### THE PROBLEM
In the records below, find the line holding "ring mcp: (117, 211)" and the line holding "middle pip: (202, 202)". Set down both, with every line between them, exactly.
>>>>
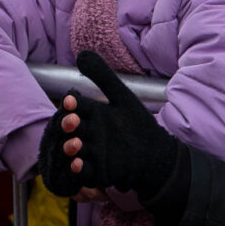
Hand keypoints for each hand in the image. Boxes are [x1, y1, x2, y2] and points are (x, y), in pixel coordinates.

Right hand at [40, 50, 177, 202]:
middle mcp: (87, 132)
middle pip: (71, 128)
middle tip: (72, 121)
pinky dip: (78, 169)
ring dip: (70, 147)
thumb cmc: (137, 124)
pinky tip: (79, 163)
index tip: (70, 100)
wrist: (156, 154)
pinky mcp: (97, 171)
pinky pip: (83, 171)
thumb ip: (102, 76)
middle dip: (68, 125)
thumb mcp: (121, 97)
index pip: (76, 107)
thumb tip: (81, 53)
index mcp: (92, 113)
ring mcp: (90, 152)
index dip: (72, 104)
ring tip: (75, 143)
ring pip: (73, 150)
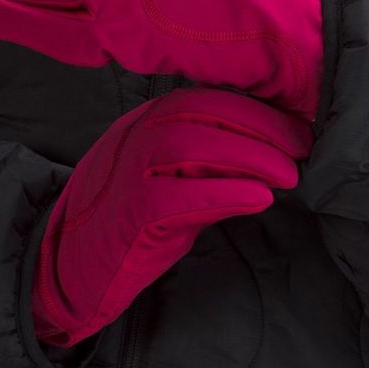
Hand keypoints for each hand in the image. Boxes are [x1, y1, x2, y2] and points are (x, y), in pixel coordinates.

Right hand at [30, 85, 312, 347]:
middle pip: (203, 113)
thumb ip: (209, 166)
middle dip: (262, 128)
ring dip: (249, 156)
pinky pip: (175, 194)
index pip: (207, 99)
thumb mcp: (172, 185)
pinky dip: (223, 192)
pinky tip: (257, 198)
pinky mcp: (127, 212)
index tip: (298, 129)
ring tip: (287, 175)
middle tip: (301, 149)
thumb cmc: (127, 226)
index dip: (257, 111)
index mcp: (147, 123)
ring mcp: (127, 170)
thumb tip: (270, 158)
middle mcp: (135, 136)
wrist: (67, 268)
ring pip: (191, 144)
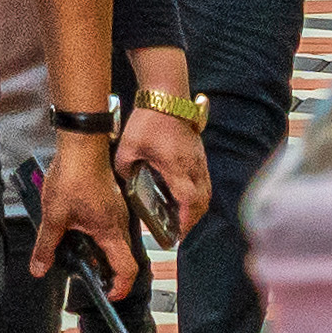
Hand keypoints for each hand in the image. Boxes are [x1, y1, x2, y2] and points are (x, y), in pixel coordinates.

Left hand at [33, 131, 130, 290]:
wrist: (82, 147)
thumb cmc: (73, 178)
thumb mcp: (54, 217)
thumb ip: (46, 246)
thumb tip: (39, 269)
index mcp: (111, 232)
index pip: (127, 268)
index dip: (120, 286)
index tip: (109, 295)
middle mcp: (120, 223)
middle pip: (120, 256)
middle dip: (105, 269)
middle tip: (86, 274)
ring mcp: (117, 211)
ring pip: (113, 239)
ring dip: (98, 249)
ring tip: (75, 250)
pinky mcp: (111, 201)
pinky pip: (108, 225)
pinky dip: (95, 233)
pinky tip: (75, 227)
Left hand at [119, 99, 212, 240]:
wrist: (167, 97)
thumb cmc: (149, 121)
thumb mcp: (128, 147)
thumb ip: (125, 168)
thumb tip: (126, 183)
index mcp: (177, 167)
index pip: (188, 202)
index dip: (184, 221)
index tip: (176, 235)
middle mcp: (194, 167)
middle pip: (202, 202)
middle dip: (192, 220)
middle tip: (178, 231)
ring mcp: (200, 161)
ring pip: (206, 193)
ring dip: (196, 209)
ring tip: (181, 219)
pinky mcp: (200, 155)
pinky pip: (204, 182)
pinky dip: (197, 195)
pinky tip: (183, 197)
<<<<
### REPLY
ring mcp: (117, 211)
ring pip: (113, 239)
ring dip: (98, 249)
ring tip: (75, 250)
pinky mcp: (111, 201)
pinky pip: (108, 225)
pinky dip: (95, 233)
pinky tip: (75, 227)
Left hand at [119, 99, 212, 240]:
wrist: (167, 97)
thumb cmc: (149, 121)
thumb mcp: (128, 147)
thumb ip: (125, 168)
thumb tip: (126, 183)
index mcp: (177, 167)
index pip: (188, 202)
index dip: (184, 221)
index tip: (176, 235)
middle mcp: (194, 167)
middle pip: (202, 202)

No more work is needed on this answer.